I suppose the filmmakers, who are from Europe, aimed to take a slice of Ethiopian culture that would engage international viewers and prompt them to take a wider interest in Ethiopia’s history and culture. Circus Movements is for the most part competently put together, despite some pretty abrupt and jerky editing, and the filmmakers’ love of the country is evident throughout. The film achieved its object in the case of your reviewer – since watching I have been listening in amazement to the jazz music of Girma Beyenne and Ayube Wube and googling some of the astonishing landscapes on show. However, this is very much Ethiopia as described by visitors – and does not do much to empower local voices telling their own stories.

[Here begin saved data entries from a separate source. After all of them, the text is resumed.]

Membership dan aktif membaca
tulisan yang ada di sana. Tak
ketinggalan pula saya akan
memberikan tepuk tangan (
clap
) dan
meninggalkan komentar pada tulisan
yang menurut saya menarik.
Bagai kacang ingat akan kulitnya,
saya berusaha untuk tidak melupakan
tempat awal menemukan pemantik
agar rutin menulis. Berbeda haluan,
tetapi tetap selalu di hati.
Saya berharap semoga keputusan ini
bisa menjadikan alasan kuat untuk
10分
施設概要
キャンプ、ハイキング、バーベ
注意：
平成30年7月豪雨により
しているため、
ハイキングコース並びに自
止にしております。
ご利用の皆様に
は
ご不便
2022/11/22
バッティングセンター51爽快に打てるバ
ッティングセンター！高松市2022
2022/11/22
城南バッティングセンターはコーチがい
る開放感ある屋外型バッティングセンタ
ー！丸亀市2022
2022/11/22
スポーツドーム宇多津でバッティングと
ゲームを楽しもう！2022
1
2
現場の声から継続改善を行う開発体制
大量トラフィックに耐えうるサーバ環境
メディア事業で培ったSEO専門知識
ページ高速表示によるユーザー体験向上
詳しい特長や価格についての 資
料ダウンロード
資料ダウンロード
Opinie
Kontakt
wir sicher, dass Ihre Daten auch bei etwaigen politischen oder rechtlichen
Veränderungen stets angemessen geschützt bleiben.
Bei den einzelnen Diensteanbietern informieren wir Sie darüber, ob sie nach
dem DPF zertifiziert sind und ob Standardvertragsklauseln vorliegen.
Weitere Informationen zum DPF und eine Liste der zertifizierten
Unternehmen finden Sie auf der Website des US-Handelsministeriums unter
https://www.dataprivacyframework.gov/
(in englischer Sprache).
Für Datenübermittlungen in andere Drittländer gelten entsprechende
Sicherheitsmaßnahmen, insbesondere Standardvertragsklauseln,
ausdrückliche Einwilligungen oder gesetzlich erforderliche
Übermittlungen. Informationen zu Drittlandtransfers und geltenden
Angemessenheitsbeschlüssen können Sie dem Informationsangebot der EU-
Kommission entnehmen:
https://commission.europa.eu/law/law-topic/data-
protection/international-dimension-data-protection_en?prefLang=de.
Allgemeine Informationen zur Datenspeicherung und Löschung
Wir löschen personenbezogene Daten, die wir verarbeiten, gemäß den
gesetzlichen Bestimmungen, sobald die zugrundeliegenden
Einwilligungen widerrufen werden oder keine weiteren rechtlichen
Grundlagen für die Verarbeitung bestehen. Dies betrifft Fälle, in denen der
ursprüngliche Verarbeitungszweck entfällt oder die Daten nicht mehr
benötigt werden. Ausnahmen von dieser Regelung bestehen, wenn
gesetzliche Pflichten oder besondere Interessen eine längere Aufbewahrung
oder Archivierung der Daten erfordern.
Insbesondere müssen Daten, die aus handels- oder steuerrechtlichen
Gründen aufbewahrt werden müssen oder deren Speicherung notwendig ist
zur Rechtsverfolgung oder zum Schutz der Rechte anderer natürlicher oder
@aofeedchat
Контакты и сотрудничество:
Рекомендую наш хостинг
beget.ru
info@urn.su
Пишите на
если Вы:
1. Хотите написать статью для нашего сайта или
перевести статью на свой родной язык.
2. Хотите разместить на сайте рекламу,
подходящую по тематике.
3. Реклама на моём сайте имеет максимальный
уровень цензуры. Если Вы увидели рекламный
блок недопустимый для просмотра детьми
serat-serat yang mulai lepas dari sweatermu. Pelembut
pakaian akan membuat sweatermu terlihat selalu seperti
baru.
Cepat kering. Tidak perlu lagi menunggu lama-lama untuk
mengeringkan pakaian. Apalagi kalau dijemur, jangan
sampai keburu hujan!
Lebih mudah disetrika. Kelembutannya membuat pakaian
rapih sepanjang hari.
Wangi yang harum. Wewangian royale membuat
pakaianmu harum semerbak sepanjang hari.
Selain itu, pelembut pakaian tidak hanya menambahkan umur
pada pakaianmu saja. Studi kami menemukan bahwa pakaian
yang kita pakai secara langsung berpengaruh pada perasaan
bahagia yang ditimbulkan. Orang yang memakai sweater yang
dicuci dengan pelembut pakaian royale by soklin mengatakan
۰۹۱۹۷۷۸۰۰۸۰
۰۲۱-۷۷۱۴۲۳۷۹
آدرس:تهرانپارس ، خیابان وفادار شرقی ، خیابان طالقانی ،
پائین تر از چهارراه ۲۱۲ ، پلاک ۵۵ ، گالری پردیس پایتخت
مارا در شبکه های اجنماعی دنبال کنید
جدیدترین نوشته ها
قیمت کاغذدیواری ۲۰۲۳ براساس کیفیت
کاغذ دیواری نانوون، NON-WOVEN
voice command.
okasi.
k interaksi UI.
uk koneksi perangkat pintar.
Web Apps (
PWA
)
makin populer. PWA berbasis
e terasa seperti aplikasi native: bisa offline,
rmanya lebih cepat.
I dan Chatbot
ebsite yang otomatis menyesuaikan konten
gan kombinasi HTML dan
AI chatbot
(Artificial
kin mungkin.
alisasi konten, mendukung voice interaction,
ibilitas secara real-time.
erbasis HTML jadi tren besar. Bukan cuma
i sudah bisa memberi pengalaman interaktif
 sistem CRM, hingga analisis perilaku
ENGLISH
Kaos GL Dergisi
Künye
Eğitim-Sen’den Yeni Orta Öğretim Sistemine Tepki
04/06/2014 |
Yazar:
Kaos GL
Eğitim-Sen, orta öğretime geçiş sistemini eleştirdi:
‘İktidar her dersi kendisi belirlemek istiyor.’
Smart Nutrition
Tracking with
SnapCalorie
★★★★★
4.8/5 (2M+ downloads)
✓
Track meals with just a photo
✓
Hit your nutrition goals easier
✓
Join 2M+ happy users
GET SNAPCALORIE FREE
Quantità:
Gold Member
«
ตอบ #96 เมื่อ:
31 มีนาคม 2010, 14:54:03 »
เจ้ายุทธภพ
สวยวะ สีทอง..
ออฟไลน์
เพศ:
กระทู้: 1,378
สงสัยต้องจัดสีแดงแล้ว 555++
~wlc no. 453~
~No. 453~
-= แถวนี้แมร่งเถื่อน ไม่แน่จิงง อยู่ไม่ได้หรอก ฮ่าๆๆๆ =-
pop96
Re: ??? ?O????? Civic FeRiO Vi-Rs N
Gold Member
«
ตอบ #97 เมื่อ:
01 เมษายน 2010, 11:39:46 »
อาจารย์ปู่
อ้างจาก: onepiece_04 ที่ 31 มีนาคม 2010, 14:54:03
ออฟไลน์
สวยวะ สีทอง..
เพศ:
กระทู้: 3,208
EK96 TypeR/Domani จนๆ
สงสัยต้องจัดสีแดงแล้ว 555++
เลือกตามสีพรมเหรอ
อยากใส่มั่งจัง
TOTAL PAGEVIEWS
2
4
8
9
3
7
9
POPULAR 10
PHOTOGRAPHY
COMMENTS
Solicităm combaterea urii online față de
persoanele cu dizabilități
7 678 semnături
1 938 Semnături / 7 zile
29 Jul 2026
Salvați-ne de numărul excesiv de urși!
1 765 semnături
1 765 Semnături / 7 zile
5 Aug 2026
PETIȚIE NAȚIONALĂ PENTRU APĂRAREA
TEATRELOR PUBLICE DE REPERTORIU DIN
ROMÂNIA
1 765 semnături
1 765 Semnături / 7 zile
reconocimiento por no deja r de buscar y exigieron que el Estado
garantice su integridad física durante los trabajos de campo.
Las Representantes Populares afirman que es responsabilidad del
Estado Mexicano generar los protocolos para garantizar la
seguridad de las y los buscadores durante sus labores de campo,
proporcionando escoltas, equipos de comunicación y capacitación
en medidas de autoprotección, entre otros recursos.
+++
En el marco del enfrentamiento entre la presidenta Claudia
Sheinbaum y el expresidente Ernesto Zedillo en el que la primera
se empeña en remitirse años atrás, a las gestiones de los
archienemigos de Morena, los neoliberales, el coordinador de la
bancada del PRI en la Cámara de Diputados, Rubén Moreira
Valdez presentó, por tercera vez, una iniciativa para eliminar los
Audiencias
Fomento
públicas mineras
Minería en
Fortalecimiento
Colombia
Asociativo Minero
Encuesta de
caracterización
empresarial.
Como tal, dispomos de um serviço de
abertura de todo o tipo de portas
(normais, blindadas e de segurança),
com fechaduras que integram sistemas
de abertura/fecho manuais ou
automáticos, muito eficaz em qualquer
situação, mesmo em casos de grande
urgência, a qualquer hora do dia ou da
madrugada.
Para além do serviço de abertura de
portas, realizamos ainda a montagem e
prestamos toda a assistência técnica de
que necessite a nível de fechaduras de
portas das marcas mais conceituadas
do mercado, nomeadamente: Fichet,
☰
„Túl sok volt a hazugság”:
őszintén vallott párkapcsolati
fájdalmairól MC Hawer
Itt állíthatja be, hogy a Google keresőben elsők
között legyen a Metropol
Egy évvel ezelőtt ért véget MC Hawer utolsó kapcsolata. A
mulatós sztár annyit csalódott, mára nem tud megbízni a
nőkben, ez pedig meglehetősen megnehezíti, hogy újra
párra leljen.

Berger and de Carvalho are part of a long line of artist and writer outsiders, including such disparate figures as Arthur Rimbaud, Evelyn Waugh, Marcus Garvey, and your reviewer, who have brought their own fantastical preconceptions to the picturing of Ethiopia. What Berger and de Carvalho have given to the world that is unique – is the image of Beniyam’s defiance of gravity – that boy truly can fly. Hopefully, a future submission to IFL will be a film about Ethiopia made by an Ethiopian filmmaker that will not involve circus performers.